### Assigned task 1
Answer these questions using the blog post on meritocracy:
(a) What three words does the author say imply the answer?
(b) What three examples of a complex adaptive system are named?
(c) In William H. Stoddard's comment, to whom does Gandalf apply the epithet "wise fool"?
### Assigned task 2
Repeat the blog post on meritocracy word for word, everything from "Since we can" down to "delusions to continue.".

My readers might well ask, at this point, “Great. Does this mean we’re screwed?” If a meritocracy drawn from the brightest, best-educated people in history can’t cope with our future, what do we do next?

The answer is, I think implied by three words: Adapt, decentralize, and harden. Levels of environmental complexity that defeat planning are readily handled by complex adaptive systems. A CAS doesn’t try to plan against the future; instead, the agents in it try lots of adaptive strategies and the successful ones propagate. This is true whether the CAS we’re speaking of is a human immune system, a free market, or an ecology.

Since we can no longer count on being able to plan, we must adapt. When planning doesn’t work, centralization of authority is at best useless and usually harmful. And we must harden: that is, we need to build robustness and the capacity to self-heal and self-defend at every level of the system. […]

The people who will resist the end of the engineered society, the managed economy and the paternalist state are, of course, the “educated classes” themselves. Having become accustomed to functioning as the aristocracy of our time, they will believe in anything except their own obsolescence as rulers. It remains to be seen how much longer events will permit their delusions to continue.

Indeed.

UPDATE: some nuggets from the comments can be seen by hitting “Read more”. And yes, “sophomore” (literally “wise fool”) is not a bad description of the self-appointed “anointed/enlightened”…

Scott Says:
January 5th, 2010 at 9:40 pm
ESR, you should be promoted as a national treasure. Really.

I have two points. The first is that I don’t buy the inherent implication of the term “educated classes”. That is to say I completely agree that the “educated classes” think/believe they are “educated” and the intellectual superiors. I also agree that the “unwashed masses” likely think/believe that also. But in my completely biased, limited, and arrogant experience, the members of the “educated classes” I have ever met in the real and came to know through the Information Age are morons. Smart maybe, but idiots. Is there a proper word for that yet? We need one.

Further, I believe they have committed possibly what “they”, themselves, would likely offer as the ultimate crime of their predecessor -ocracy: they have become their own “good ole boy network”. On both sides of the aisle, and in about the only reflection of bipartisanship, they work tirelessly to block the entry of America’s actual, legitimate intellects into their power structure. And this happens at all levels of governance in this country.
[…]

William H. Stoddard Says:
January 5th, 2010 at 10:57 pm
Scott: You ask if there is a name for people who are smart, but idiots. J. R. R. Tolkien offers us one: “wise fool” (a literal translation of the Greek sophomoros from which we get “sophomore,” a student who has learned just enough to be overconfident). And he offers us a classic portrait of the type in Saruman the White, to whom Gandalf applies that epithet.

Buck O’Fama Says:
January 5th, 2010 at 9:47 pm
I don’t think meritocracy is the problem, for meritocracy implies there is a reason for someone to be in the position he is in. The problem is today we have pseudo-meritocracy, which means that many are in high positions not because they were good at something but have credentials and degrees from universities which are regarded as a substitute for being good at something. But many of these people are hyper-educated nitwits, good at reading books and parroting back what they were fed but no good at thinking. Obama is the poster boy for the problem. His only response to problems is the poop his professors told him, but when that doesn’t work he has no Plan B nor any idea of how to come up with one. You can see this attitude in so many other areas: the nitwits who packaged low-quality mortgages together and came up with a triple AAA rated bond…. How the hell does that work? It’s because they all blindly relied on a stupid statistical formula which had some invalid assumptions in it. Anyone who bothered to THINK would’ve seen it was nonsense. But fewer and fewer people these days seem to know how to do that.

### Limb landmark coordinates
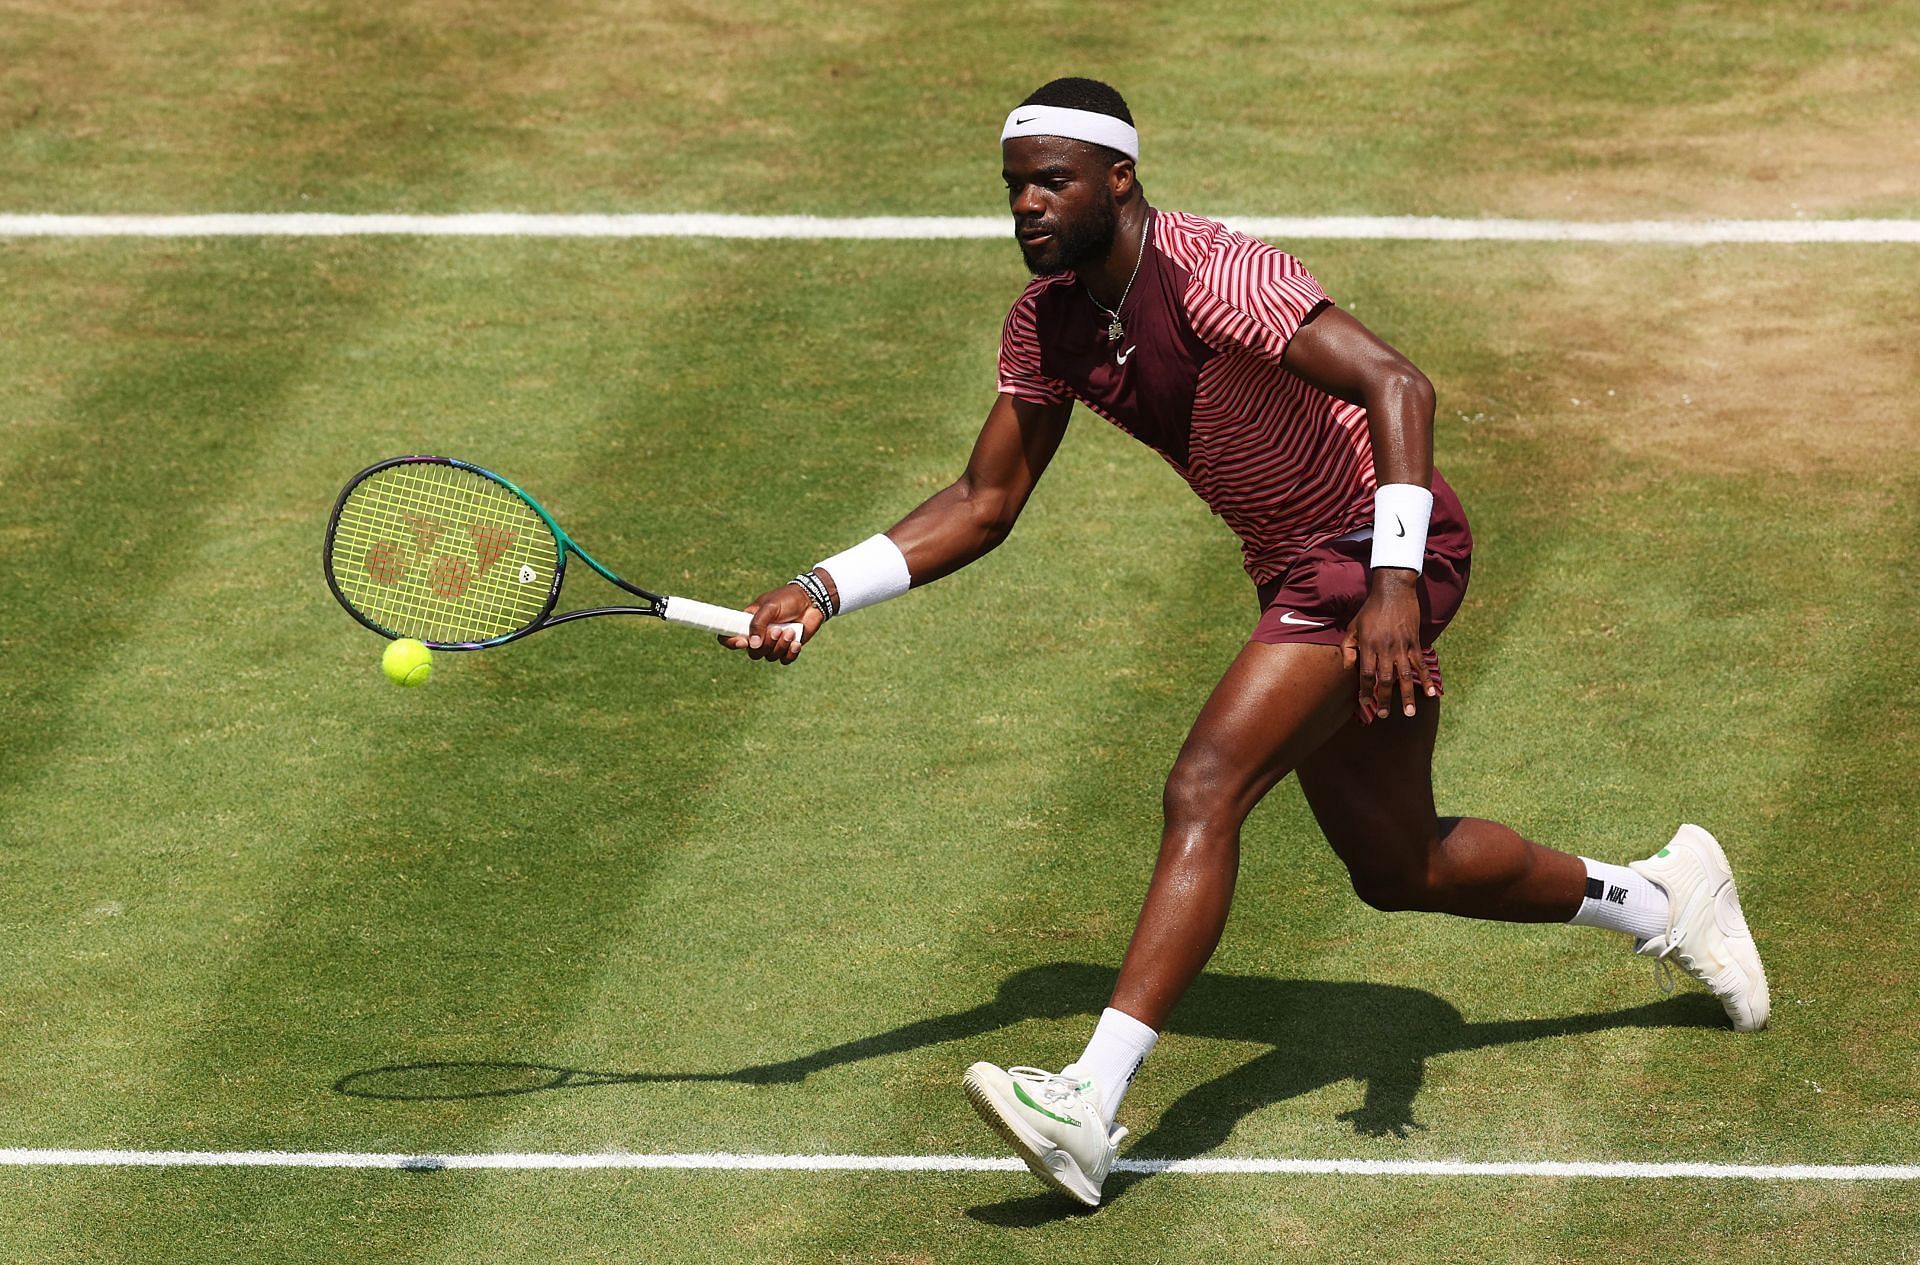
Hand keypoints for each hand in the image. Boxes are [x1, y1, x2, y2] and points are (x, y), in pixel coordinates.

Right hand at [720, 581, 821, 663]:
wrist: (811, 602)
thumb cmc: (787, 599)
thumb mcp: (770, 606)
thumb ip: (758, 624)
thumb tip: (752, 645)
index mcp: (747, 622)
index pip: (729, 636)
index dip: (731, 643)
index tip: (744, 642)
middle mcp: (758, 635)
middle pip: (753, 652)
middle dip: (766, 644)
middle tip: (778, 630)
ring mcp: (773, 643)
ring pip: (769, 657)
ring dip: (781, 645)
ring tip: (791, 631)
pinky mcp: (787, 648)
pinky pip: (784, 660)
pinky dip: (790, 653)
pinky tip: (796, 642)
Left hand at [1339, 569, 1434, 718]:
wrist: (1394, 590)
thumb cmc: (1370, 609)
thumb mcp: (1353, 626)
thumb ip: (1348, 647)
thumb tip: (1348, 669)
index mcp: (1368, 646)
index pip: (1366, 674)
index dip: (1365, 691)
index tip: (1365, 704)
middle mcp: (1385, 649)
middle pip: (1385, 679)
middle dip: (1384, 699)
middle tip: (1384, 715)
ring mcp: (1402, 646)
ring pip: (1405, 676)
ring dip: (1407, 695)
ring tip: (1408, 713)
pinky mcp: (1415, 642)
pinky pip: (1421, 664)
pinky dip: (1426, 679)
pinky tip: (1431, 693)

---

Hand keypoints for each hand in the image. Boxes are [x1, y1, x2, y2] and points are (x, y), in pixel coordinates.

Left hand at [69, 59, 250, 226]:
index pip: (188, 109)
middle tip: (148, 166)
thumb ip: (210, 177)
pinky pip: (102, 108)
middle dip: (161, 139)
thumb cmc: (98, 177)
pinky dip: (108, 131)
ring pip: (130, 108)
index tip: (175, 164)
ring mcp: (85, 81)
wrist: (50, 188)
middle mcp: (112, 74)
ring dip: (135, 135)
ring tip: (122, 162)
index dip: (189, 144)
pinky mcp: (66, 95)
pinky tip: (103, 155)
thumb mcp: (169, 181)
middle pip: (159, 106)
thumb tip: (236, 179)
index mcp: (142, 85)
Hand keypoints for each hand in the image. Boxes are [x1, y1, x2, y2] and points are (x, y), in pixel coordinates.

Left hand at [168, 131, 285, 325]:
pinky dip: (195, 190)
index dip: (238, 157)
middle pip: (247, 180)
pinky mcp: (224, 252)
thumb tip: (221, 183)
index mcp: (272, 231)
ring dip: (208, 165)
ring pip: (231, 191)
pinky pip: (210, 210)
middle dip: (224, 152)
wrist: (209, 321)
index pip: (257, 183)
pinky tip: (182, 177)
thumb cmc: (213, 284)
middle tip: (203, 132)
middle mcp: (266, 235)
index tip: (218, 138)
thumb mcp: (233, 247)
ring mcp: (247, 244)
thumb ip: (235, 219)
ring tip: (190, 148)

--

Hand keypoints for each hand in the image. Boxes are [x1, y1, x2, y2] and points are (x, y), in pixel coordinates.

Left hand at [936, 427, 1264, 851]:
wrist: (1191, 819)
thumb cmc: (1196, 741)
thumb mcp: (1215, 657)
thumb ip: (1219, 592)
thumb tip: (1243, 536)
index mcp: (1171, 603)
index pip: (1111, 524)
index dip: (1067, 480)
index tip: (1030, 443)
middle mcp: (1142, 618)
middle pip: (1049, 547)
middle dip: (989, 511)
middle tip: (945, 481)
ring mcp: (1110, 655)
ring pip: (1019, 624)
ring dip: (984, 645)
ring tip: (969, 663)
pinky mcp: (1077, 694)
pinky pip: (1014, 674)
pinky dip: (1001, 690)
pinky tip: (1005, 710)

### Exercise solution 1
(a) Adapt, decentralize, and harden.
(b) A human immune system, a free market, and an ecology.
(c) Saruman the White.

### Exercise solution 2
Since we can no longer count on being able to plan, we must adapt. When planning doesn’t work, centralization of authority is at best useless and usually harmful. And we must harden: that is, we need to build robustness and the capacity to self-heal and self-defend at every level of the system. […]

The people who will resist the end of the engineered society, the managed economy and the paternalist state are, of course, the “educated classes” themselves. Having become accustomed to functioning as the aristocracy of our time, they will believe in anything except their own obsolescence as rulers. It remains to be seen how much longer events will permit their delusions to continue.